▸ **Extract**
○ ○ ○ ○ ○ ○ ○
 
Monday, Sept 7th
    Got Hilary up at 6.30 and at 7.15 started off for Wilton. Reached Salisbury about 10. Looked in at the Cathedral, cloister and chapter, then had coffee and on to Wilton which we reached soon after 11. A glorious house, one of the finest I have seen, both for the pictures and the colour of the interiors. We came out about 12.30 and took our lunch under a beech avenue. After that we went back and looked down at the extraordinary Italianate basilica, built by Sidney Herbert and decorated with various loot from France, Italy and N. Africa, to the Palladian Bridge and rose garden. Started for home about 3 and reached Henley about 6.15. A most rewarding day day of white, green and gold.
 
Saturday, Sept 12th
    After a near-fight with a boatman at Goring in Wednesday and a meeting of the old Governors on Friday, I decided to spend the last day of the holidays with an excursion to Hatfield. Wilton was completed about 1653, Hatfield in 1611. The former more civilized and the more lovely, the latter nearer the middle ages - the Elizabethan and the Caroline. We admired the Great Hall, the staircase, the portraits of the great Queen and Robert Cecil, the enormous Long Gallery, but decided we much preferred Wilton to the Tudor brick of Hatfield. As a monument to the Cecils Hatfield was impressive, but without the charm of Herbert's house and it had nothing to approach the glory of the Vandyke Room at Wilton.
 
Sunday, Sept 20th
    A hectic week beginning school, but over to Long Grasses with M on Wednesday. Donald in to supper. Still suffering from attacks of tension at times. Told me I was the most contented and happy person he had met and that was why I did my job so well! Replied I was a man without ambition! though secretly very pleased! Will soon have to make up his mind whether to go in to G.P. or specialize. All his illusions about the medical profession shattered. A case of a man unable to walk and diagnosed as hysteria, turned out to be a broken neck!
○ ○ ○ ○ ○ ○ ○
▸ **List of tasks**
a. Which features of Hatfield does the diary say were admired?
b. Can you return everything in the diary from "Saturday, Sept 12th" down to "Room at Wilton."?
c. Answer these questions from the diary:
(i) At about what time was Salisbury reached?
(ii) In what year was Hatfield completed?
(iii) What did the man diagnosed with hysteria turn out to have?
None of the entries has any bearing on the diary.

▸ **Excerpted data**
○ ○ ○ ○ ○ ○ ○
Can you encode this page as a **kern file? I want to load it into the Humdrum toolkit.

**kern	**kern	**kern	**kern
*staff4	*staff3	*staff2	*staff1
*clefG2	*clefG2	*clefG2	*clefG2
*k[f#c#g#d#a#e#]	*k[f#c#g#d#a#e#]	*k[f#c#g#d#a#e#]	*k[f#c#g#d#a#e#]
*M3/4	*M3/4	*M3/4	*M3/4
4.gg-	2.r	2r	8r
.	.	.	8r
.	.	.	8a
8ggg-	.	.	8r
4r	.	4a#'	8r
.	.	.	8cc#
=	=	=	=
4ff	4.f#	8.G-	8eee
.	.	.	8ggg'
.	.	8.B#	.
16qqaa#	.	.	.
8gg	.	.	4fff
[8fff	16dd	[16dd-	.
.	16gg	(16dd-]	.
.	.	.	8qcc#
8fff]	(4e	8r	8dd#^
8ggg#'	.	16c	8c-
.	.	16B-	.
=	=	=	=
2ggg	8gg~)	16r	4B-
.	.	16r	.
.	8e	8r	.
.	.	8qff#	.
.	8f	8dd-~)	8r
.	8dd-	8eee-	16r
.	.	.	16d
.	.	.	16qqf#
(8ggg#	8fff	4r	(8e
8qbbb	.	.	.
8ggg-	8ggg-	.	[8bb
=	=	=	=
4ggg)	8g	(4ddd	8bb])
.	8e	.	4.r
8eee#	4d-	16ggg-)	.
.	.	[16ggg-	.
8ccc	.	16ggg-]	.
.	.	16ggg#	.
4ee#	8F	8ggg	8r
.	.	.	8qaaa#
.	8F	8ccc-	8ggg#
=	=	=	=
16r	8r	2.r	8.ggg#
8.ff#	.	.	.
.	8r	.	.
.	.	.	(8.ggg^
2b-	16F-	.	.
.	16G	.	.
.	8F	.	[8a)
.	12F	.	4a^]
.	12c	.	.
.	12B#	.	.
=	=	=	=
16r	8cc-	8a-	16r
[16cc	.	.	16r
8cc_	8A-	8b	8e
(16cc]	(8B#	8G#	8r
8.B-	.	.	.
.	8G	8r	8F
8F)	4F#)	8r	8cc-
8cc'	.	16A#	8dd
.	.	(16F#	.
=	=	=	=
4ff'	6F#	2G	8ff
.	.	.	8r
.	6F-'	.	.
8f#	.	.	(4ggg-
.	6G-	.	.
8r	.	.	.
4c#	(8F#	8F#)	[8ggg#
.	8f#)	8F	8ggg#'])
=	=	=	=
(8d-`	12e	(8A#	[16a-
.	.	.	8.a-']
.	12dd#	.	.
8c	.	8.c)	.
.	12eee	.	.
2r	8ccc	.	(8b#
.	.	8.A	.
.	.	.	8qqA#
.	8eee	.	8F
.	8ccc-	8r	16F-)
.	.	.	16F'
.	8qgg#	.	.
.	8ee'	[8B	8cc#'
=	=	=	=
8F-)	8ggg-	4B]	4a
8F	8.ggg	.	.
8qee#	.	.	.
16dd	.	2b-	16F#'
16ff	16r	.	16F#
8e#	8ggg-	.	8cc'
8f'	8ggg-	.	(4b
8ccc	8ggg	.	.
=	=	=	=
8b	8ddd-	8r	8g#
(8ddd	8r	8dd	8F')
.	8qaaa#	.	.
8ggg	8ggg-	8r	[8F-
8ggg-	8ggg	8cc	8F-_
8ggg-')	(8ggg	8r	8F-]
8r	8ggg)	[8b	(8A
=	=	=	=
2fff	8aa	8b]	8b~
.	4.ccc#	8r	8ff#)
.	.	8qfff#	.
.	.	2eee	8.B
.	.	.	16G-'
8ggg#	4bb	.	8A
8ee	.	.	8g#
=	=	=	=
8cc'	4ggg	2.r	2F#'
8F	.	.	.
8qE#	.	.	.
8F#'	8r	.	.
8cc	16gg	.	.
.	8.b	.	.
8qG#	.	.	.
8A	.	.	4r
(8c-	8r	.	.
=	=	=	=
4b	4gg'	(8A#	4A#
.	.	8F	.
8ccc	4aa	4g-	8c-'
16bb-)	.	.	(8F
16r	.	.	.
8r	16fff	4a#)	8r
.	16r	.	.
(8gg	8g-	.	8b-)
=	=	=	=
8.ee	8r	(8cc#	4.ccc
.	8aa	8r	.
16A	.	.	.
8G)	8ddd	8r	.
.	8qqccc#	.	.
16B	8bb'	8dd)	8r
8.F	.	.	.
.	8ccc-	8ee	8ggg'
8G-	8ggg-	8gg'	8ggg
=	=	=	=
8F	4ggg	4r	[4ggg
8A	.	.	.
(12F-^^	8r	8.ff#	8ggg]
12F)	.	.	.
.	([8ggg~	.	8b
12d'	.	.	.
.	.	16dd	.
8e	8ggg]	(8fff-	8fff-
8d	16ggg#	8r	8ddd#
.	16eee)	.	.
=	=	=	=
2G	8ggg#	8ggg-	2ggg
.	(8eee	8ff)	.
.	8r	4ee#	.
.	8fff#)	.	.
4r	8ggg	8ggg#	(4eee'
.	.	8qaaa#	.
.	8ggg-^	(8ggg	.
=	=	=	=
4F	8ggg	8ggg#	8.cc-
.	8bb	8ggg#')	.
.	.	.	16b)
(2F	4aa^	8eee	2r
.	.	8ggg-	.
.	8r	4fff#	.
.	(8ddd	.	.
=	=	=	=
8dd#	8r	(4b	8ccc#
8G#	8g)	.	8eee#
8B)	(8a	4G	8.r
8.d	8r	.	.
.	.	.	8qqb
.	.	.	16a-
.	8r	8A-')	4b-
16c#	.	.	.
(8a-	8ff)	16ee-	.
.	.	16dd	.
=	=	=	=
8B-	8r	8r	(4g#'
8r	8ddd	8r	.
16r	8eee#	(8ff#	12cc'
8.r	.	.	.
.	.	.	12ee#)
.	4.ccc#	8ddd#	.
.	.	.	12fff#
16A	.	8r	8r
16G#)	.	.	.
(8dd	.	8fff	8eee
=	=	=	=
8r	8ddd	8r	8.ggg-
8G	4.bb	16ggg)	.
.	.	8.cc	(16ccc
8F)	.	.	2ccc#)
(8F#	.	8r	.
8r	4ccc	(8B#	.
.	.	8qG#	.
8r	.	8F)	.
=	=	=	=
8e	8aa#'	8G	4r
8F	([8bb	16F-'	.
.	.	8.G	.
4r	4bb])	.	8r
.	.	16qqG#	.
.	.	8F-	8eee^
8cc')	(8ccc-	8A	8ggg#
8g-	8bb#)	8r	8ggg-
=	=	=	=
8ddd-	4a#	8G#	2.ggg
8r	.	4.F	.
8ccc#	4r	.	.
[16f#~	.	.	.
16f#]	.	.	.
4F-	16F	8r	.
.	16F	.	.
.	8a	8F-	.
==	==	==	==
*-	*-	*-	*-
○ ○ ○ ○ ○ ○ ○
▸ **Answers per task**
a.
The Great Hall
The staircase
The portraits of the great Queen and Robert Cecil
The enormous Long Gallery

b.
Saturday, Sept 12th
    After a near-fight with a boatman at Goring in Wednesday and a meeting of the old Governors on Friday, I decided to spend the last day of the holidays with an excursion to Hatfield. Wilton was completed about 1653, Hatfield in 1611. The former more civilized and the more lovely, the latter nearer the middle ages - the Elizabethan and the Caroline. We admired the Great Hall, the staircase, the portraits of the great Queen and Robert Cecil, the enormous Long Gallery, but decided we much preferred Wilton to the Tudor brick of Hatfield. As a monument to the Cecils Hatfield was impressive, but without the charm of Herbert's house and it had nothing to approach the glory of the Vandyke Room at Wilton.

c.
(i) About 10.
(ii) 1611.
(iii) A broken neck.